Friday, August 20, 2010

Is the God of the philosophers like the gods of myth?

...Now, the atheist might object that our idea of God is really quite anthropomorphic - God is so much like a human in the way we think of him that it seems obvious that we invented him. There is simply no need to hypothesize his actual existence in order to explain belief in God. A naturalistic picture offers a thorough account of belief in God; to suppose anything more would be arbitrary and unnecessary.

It may be helpful to compare different ideas of God or gods to one another at this point. In particular, if we recall the gods of Greek or Roman mythology, we find a picture that is strikingly anthropomorphic, indeed so much so that one could only lightly alter the stories in order to make them about men instead of gods. The gods go to war with one another, they procreate, they fall in love, etc. - all human activities. C. S. Lewis writes in Reflections on the Psalms,

"Even in the creation myths, gods have beginnings. Most of them have fathers and mothers; often we know their birth-places. There is no question of self-existence or the timeless. Being is imposed upon them, as upon us, by preceding causes. They are, like us, creatures or products; though they are luckier than we in being stronger, more beautiful, and exempt from death. They are, like us, actors in the cosmic drama, not its authors."
The idea of God - that is, of an Author of all reality, a Supreme Being that is self-existent, infinite, eternal, uncreated, and transcendent, and who brought everything else into existence - is radically different from the gods of mythology. Lewis writes, "the difference between believing in God and in many gods is not one of arithmetic. As someone has said "gods" is not really the plural of God; God has no plural."

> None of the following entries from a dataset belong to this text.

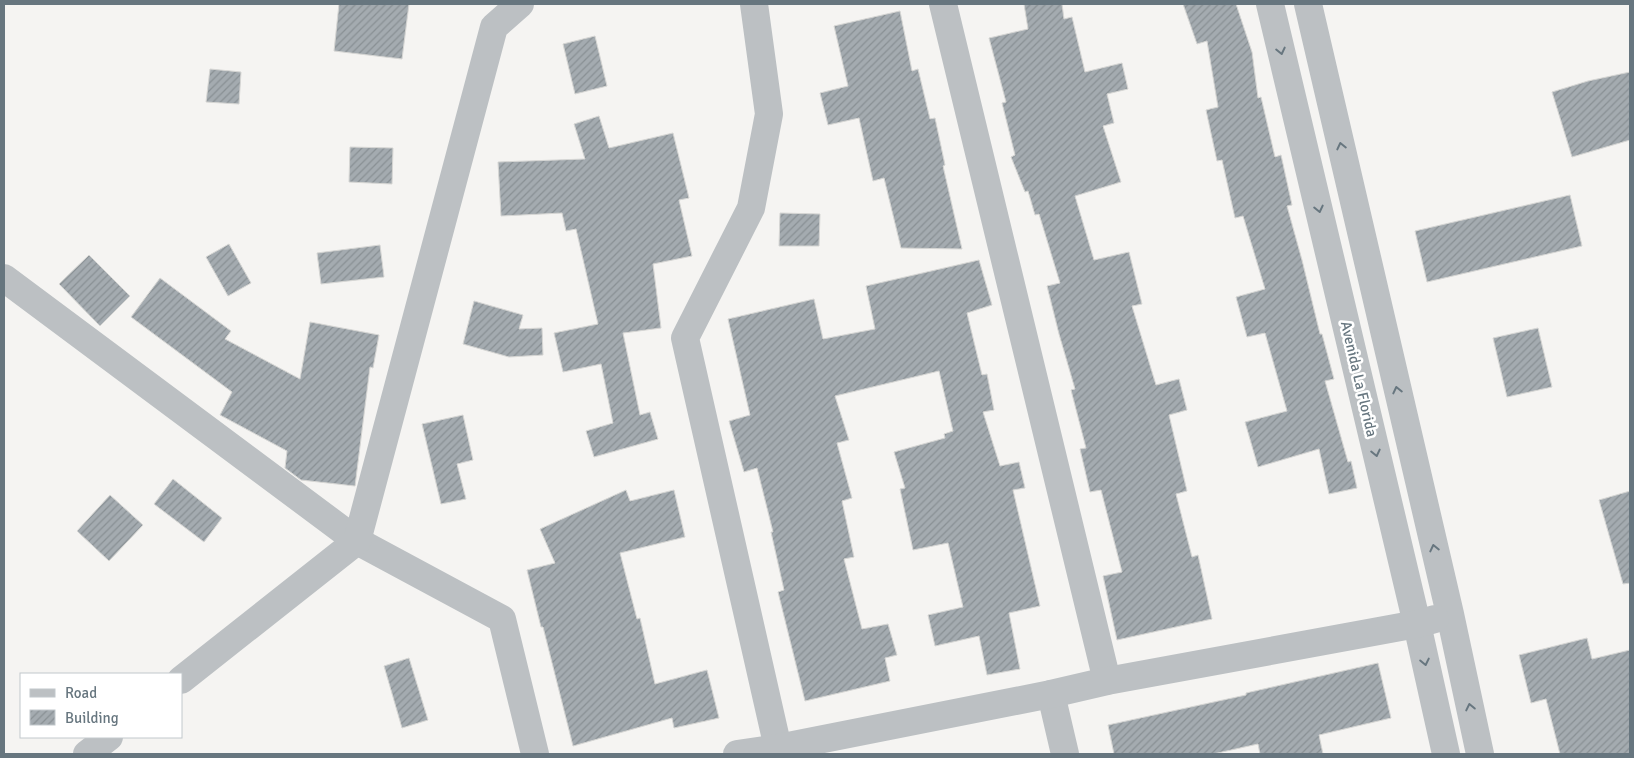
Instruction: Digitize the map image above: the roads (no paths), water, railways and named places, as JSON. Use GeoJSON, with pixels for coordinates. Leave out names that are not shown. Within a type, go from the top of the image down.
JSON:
{"type":"FeatureCollection","features":[{"type":"Feature","properties":{"kind":"street"},"geometry":{"type":"LineString","coordinates":[[182,679],[357,541],[494,27],[520,4]]}},
{"type":"Feature","properties":{"kind":"street"},"geometry":{"type":"LineString","coordinates":[[754,4],[768,114],[751,208],[685,338],[778,748]]}},
{"type":"Feature","properties":{"kind":"street"},"geometry":{"type":"LineString","coordinates":[[943,4],[1107,681]]}},
{"type":"Feature","properties":{"kind":"street","name":"Avenida La Florida"},"geometry":{"type":"LineString","coordinates":[[1270,4],[1446,754]]}},
{"type":"Feature","properties":{"kind":"street"},"geometry":{"type":"LineString","coordinates":[[1308,4],[1450,614],[1480,754]]}},
{"type":"Feature","properties":{"kind":"street"},"geometry":{"type":"LineString","coordinates":[[4,278],[357,541],[502,619],[536,754]]}},
{"type":"Feature","properties":{"kind":"street"},"geometry":{"type":"LineString","coordinates":[[737,754],[778,748],[1051,694],[1107,681],[1417,624],[1450,614]]}},
{"type":"Feature","properties":{"kind":"street"},"geometry":{"type":"LineString","coordinates":[[1051,694],[1065,754]]}},
{"type":"Feature","properties":{"kind":"street"},"geometry":{"type":"LineString","coordinates":[[87,754],[108,738]]}}]}
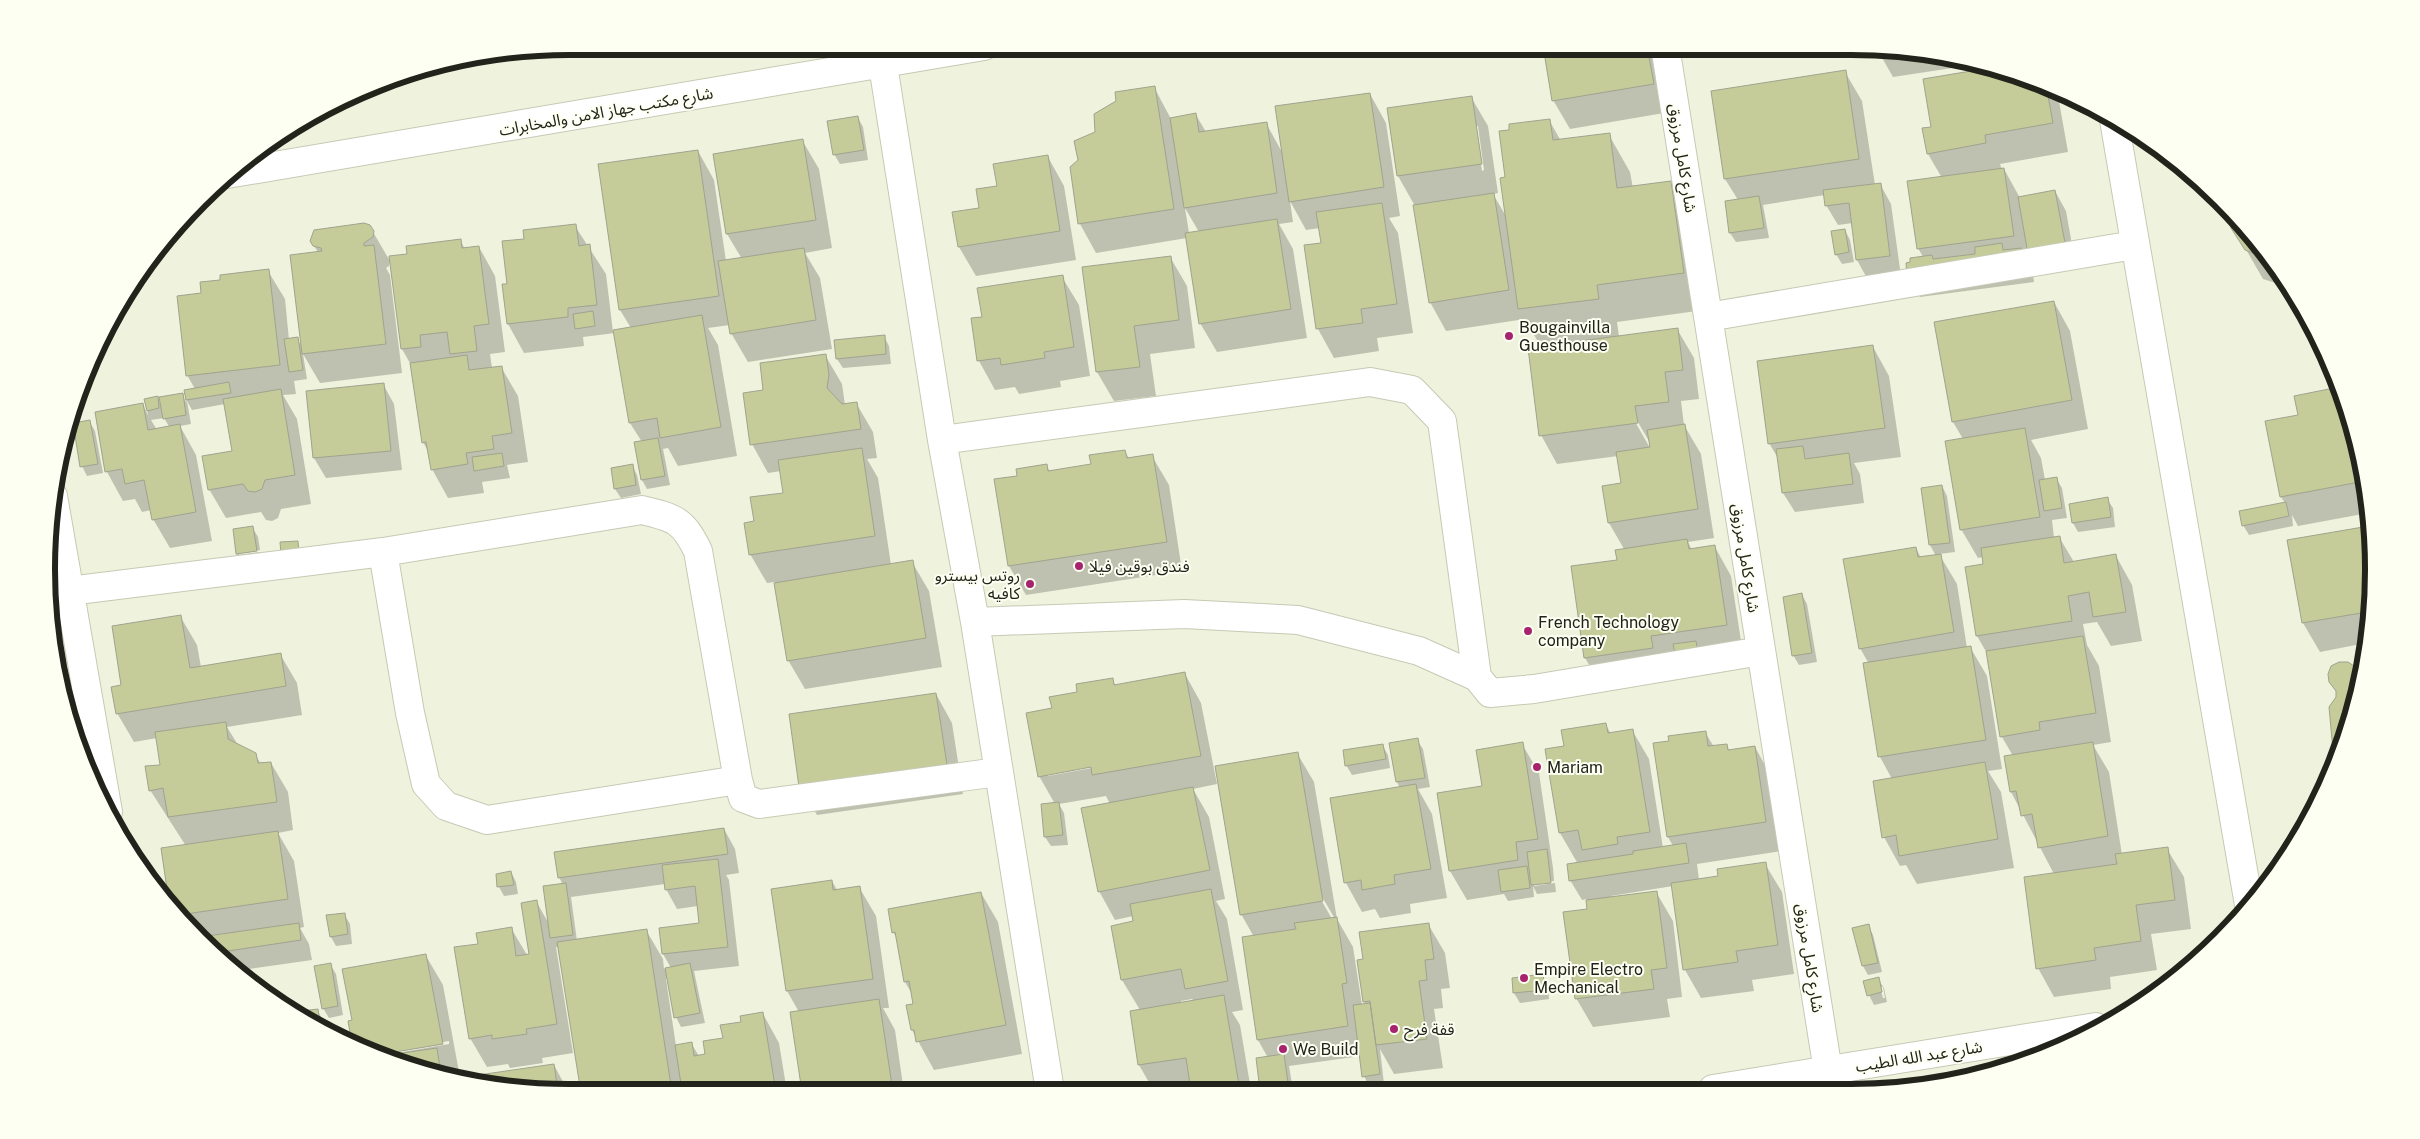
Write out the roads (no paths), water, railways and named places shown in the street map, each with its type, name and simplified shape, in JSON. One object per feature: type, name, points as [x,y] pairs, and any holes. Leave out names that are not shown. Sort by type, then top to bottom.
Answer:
[{"type":"street","name":"شارع مكتب جهاز الامن والمخابرات","points":[[244,171],[881,55]]},
{"type":"street","points":[[881,55],[942,440],[975,622],[1049,1084]]},
{"type":"street","name":"شارع كامل مرزوق","points":[[1666,55],[1828,1071]]},
{"type":"street","points":[[2115,129],[2248,897]]},
{"type":"street","points":[[1708,316],[2134,245]]},
{"type":"street","points":[[942,440],[1370,382],[1412,390],[1442,421],[1477,677]]},
{"type":"street","points":[[69,592],[383,552],[642,510],[672,517],[689,533],[698,551],[738,780],[744,798],[758,804],[998,772]]},
{"type":"street","points":[[58,519],[104,787]]},
{"type":"street","points":[[383,552],[410,713],[426,784],[446,806],[487,820],[738,780]]},
{"type":"street","points":[[975,622],[1184,614],[1298,620],[1419,651],[1477,677],[1490,693],[1534,689],[1761,651]]},
{"type":"street","name":"شارع عبد الله الطيب","points":[[1745,1084],[2081,1029]]},
{"type":"place","name":"Bougainvilla Guesthouse","points":[[1509,336]]},
{"type":"place","name":"فندق بوقين فيلا","points":[[1079,566]]},
{"type":"place","name":"روتس بيسترو كافيه","points":[[1030,584]]},
{"type":"place","name":"French Technology company","points":[[1528,631]]},
{"type":"place","name":"Mariam","points":[[1537,767]]},
{"type":"place","name":"Empire Electro Mechanical","points":[[1524,978]]},
{"type":"place","name":"قفة فرح","points":[[1394,1029]]},
{"type":"place","name":"We Build","points":[[1283,1049]]}]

This "One God" of the monotheistic faiths, a God who is the foundation of existence itself and the origin of all truth, may be like human beings in that "He" is a being and presumably thinks or feels in some way, but the differences between God and man are not merely of degree, or even category. God is transcendent, eternal, beyond comprehension, on a completely different level of existence than man.

Chesterton suggests in The Everlasting Man that philosophers such as Plato and Socrates, and perhaps many men in the ancient world, did not seriously think that the gods existed. The idea of a Supreme Being, on the other hand, was different. Men had always had a vague sense of a great power behind the world, and they invented myths as an imaginative way of pursuing this mysterious power, but it was the philosophers who actually tried to articulate rationally what it might be.

The atheist may object that this idea of God, of a higher power and purpose affecting all things, is a natural invention of the human mind. But again, this by no means disproves God; if he is real, he might well cause us to know him in exactly that way. And as pointed out here, the idea of God only bears a superficial resemblance to human beings, or to the gods of myth, who were clearly invented by men.

1 comment:

  1. Interesting. I find it unbelievably cocky that humanity describes God as anthropomorphic. There is similarity because we're made in his image. Of course he resembles us; we resemble him! (Much as Lewis''s narnia had a truer, realer Narnia behind it.)

    I had been taught that in all likelihood at least a portion of the demi-gods had in fact been living men, and in the tradition of the time were immortalized in oral history then recorded by Homer and co.

    I realize that this is not what you're arguing here, but I picked on those threads as ones of interest. Excellent blog!